Even from her lips, it hurt.

"You knew him?"

"He left us. Said he'd find stone root. Something strong. Something glowing.""He never came back. The elder said forget him.""But I couldn't."

She walked slowly, her feet cautious as though the forest might vanish if she stepped too hard.

"Then, two nights ago… the dream came.""A thread. A memory. A scarf wrapped in silk.""A voice not his, but carrying his sorrow."

She stopped before me.

I tilted my head. Let the silk at my throat shift slightly.

Her breath hitched.

"It was you."

"I consumed him," I said.

"I know."

No fear.

Just acceptance.

Something about her made the wind quieter. As if even the forest paused to hear her speak.

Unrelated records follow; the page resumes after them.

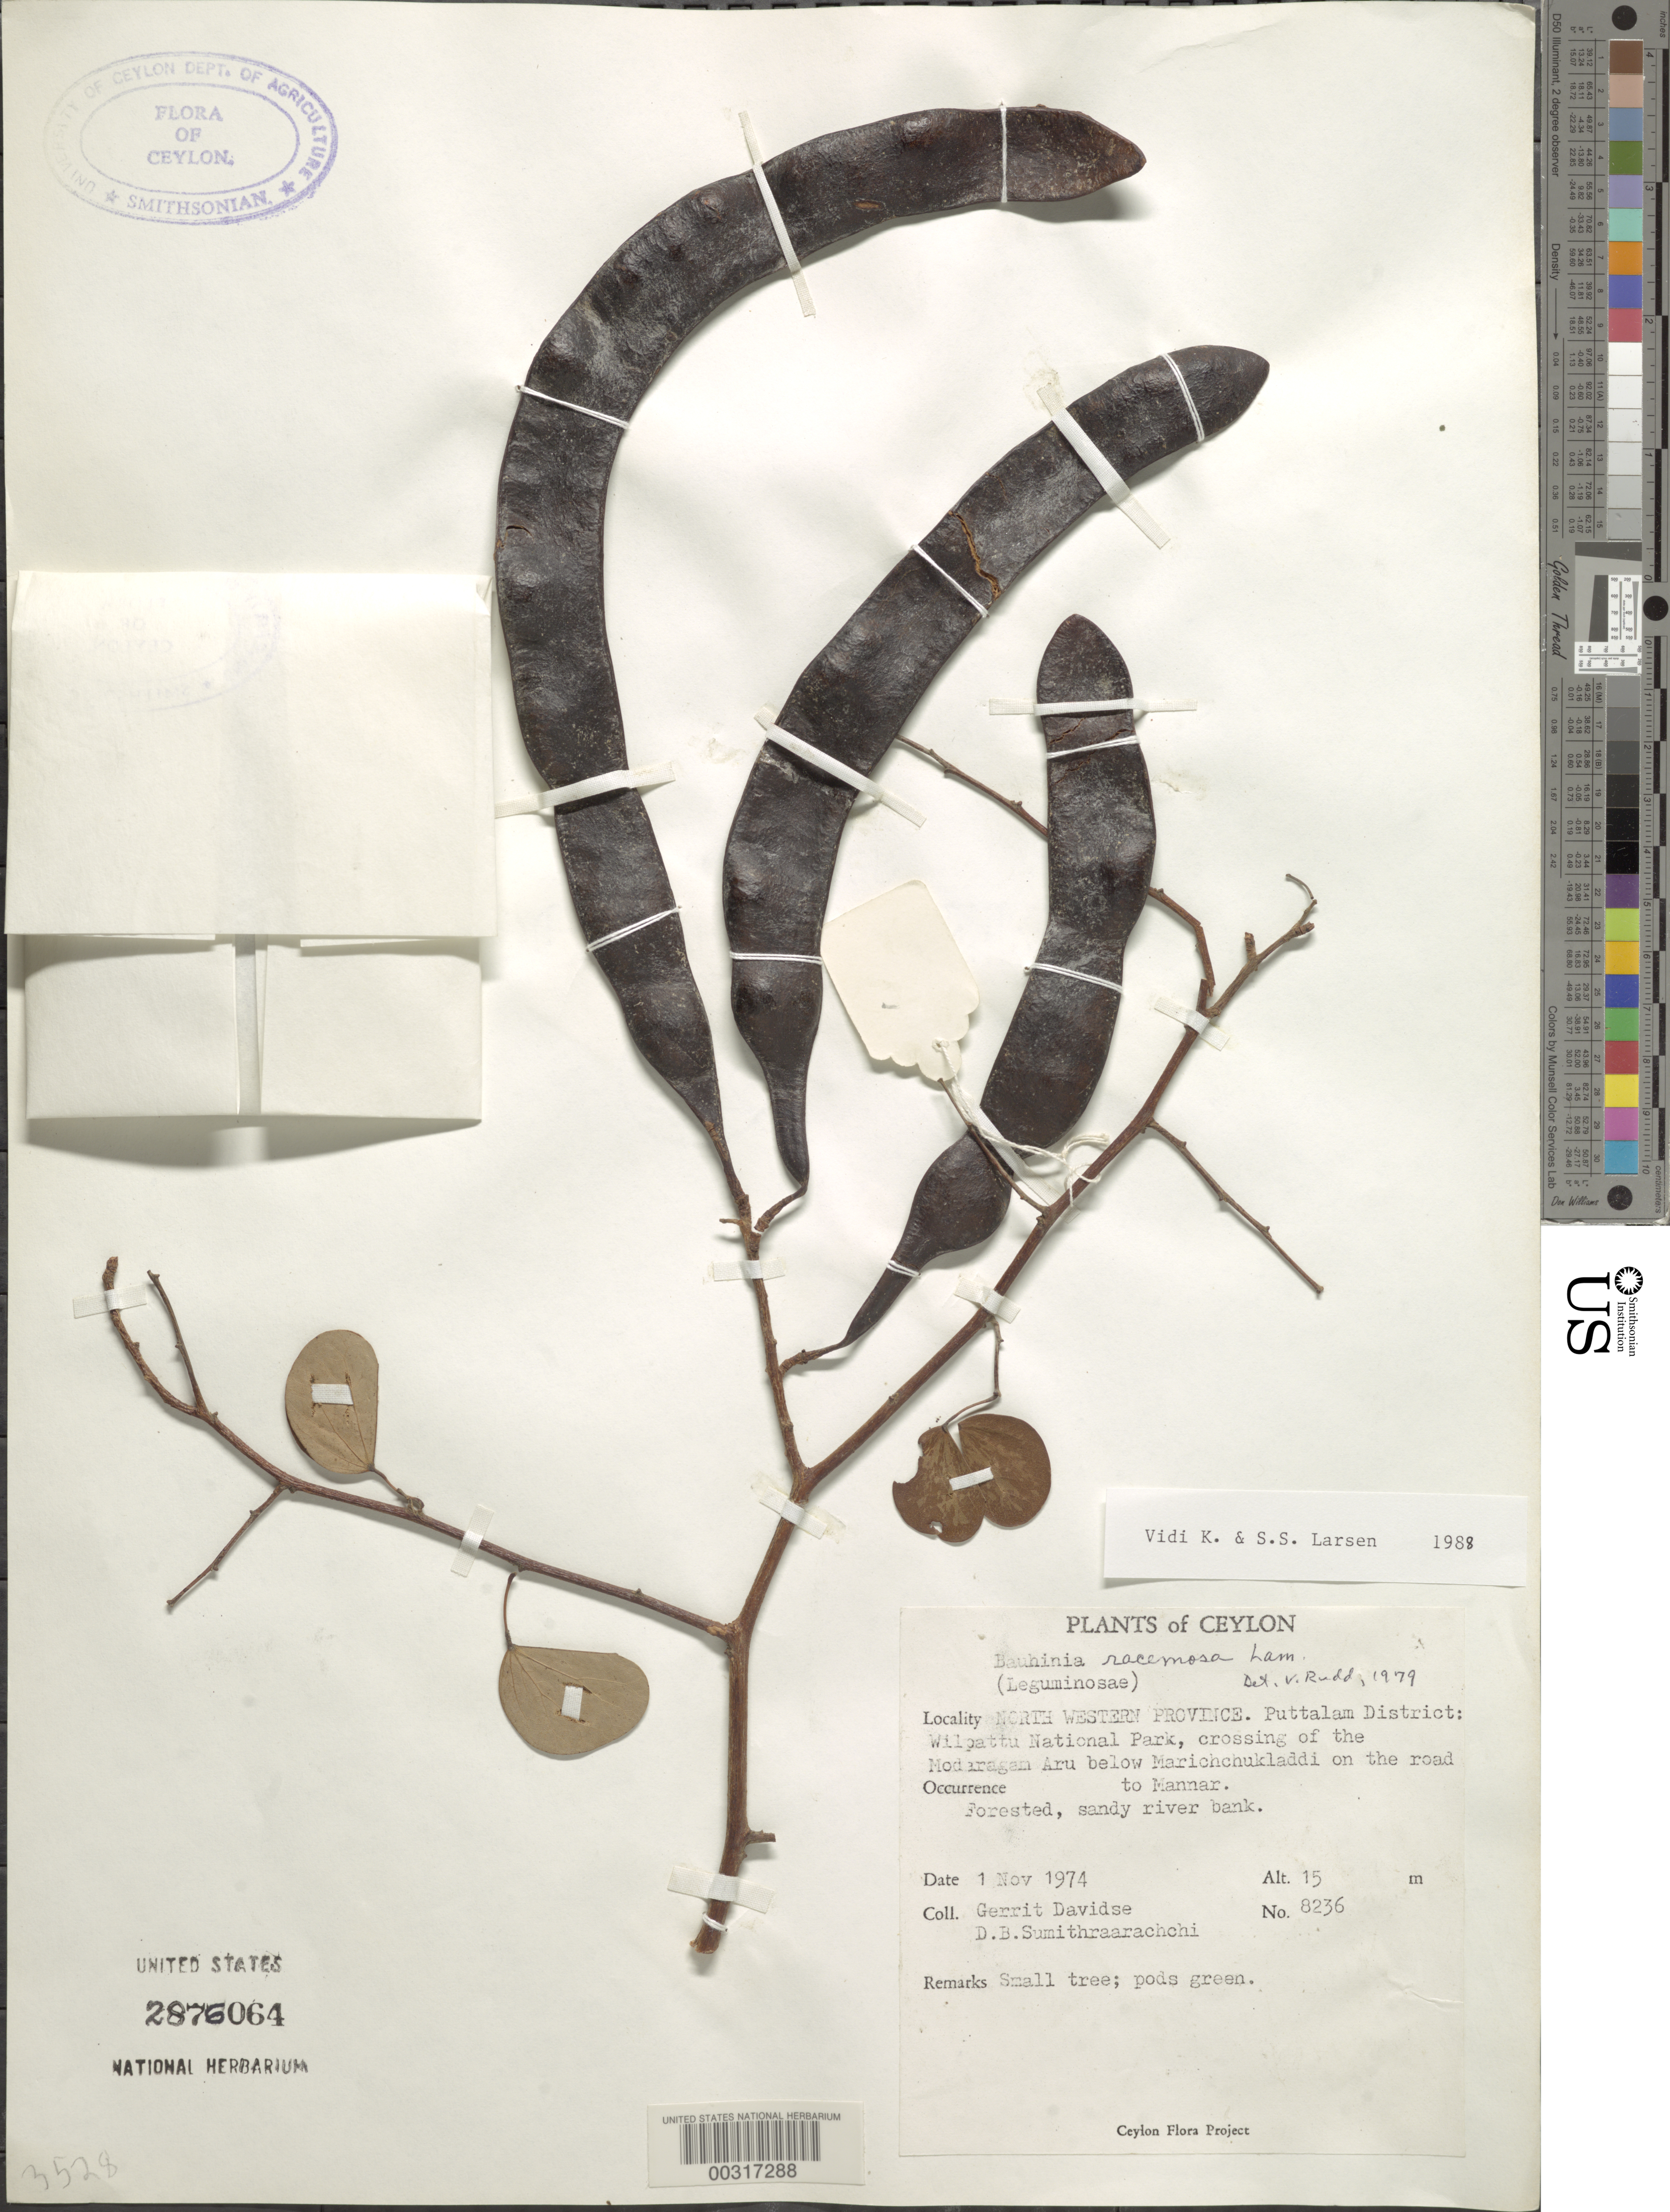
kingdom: Plantae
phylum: Tracheophyta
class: Magnoliopsida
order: Fabales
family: Fabaceae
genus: Bauhinia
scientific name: Bauhinia racemosa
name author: Lam.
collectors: G. Davidse & D. B. Sumithraarachchi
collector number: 8236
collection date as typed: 01 Nov 1974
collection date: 1974-11-01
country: Sri Lanka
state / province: North Western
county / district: Puttalam Dist.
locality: Wilpattu national park, crossing of the modaragam aru below marichchukladdi on road to mannar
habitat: Forested, sandy river bank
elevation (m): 15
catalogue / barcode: US 2876064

"Why are you here?" I asked.

"I don't know," she said.

"Then what will you do now?"

She hesitated.

Then sat down.

Legs crossed. Hands in her lap.

Like a child at a fire.

"I'll wait."

"For what?"

"You."

And for a while…

Neither of us spoke.

Above, birds returned to song.

The trees whispered again.

And the thread between scarf and soul tightened—just enough to feel like home.